Bütün samimiyetimle ifade ediyorum ki meslek hayatımdaki en mutlu olduğum zamanlar ve görev yerlerimdi. Bu konu ile ilgili hatıralarımı ilerleyen yazılarımda anlatmaya devam edeceğim.
Neyse biz konumuza dönelim. Eğitim fakültelerinden mezun olan öğretmen adayı arkadaşlarımız göreve başlayacakları ilk yerle ilgili hiçbir bilgi sahibi olmadan okullarından diplomalarını alıyorlar. Gidecekleri köy nasıl bir yer , köyde nasıl bir hayat var? Nasıl bir kültür içerisinde yaşayacaklar, buralardaki okul hayatı dışında neler yapılmalıdır gibi “hayata dair” birçok bilgi ve tecrübeden mahrum bir şekilde göreve başlıyorlar.
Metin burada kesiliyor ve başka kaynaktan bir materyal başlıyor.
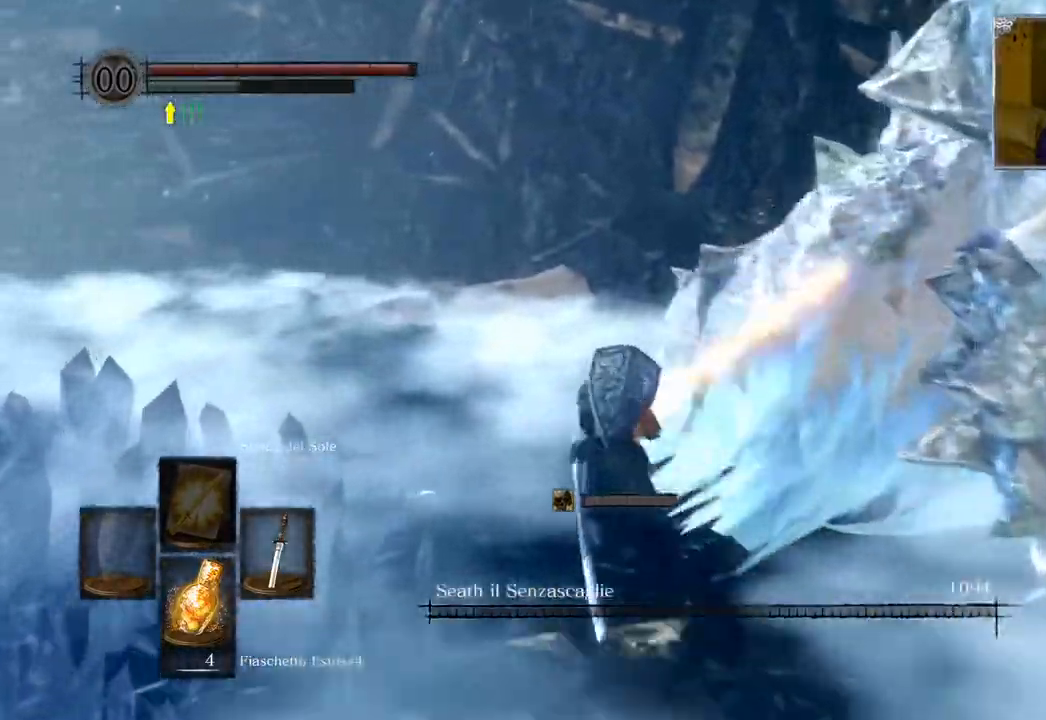
{"buttons": ["CIRCLE"], "left_stick": "up", "right_stick": "center", "events": []}
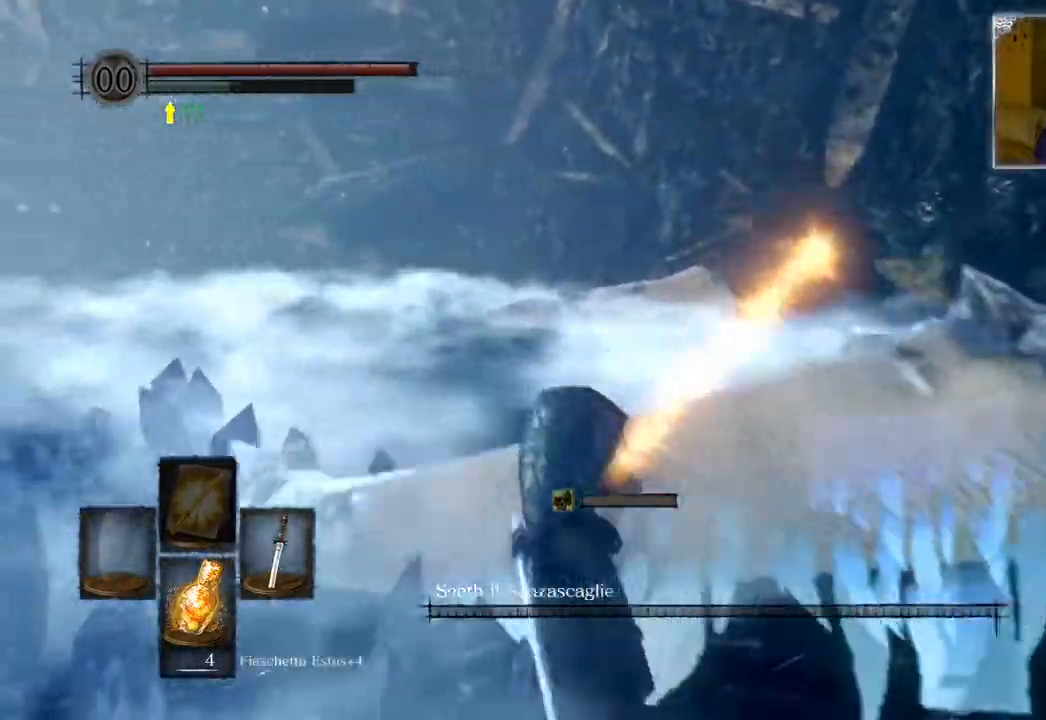
{"buttons": ["CIRCLE"], "left_stick": "up", "right_stick": "center", "events": []}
Öğretmen arkadaşlarıma verdiğim kursların çoğunda bu konu ile ilgili anlattığım örneği (biraz da uç örnektir ama etkileyici olması açısından bu örneği veriyorum) burada da paylaşmak isterim.
Ülkemizin en batısında ve her türlü imkânın bulunduğu bir ilçemizde doğmuş bir kızımız, hasbelkader sınıf öğretmenliği bölümünü kazanıyor ve ülkemizin en doğusundaki bir ilimizin ulaşımı en zor bir köyüne hasbelkader atanıyor. Bu kızımızın oraya nasıl gideceği ve orada hangi olumsuzluklarla karşılaşacağı ve bunlarla nasıl baş edeceği noktasında kızımıza yardımcı olunmuyor. Hiç kimse bu kızımızın psikolojisini düşünmüyor. Herhangi bir tedbir almadan da atandığı köyde öğretmenlik yaptırıyor. Buraya kadar anlatmış olduklarımdan -yanlış anlaşılmasını istemem – bahsettiğim yerlerde görev yapılmaz şeklinde bir anlam çıkmasın. Tam aksine, iyi yetişmiş öğretmenlerimize ve daha çok hizmetlere buralarda –köy okullarında- ihtiyaç var. Dikkatinizi çekmek ve vurgulamak istediğim konu, bu arkadaşlarımızın öğretmenliğe hazır bulunuşluk/olunuşluk noktasında birçok kurumumuzun tedbir alması gerektiğidir.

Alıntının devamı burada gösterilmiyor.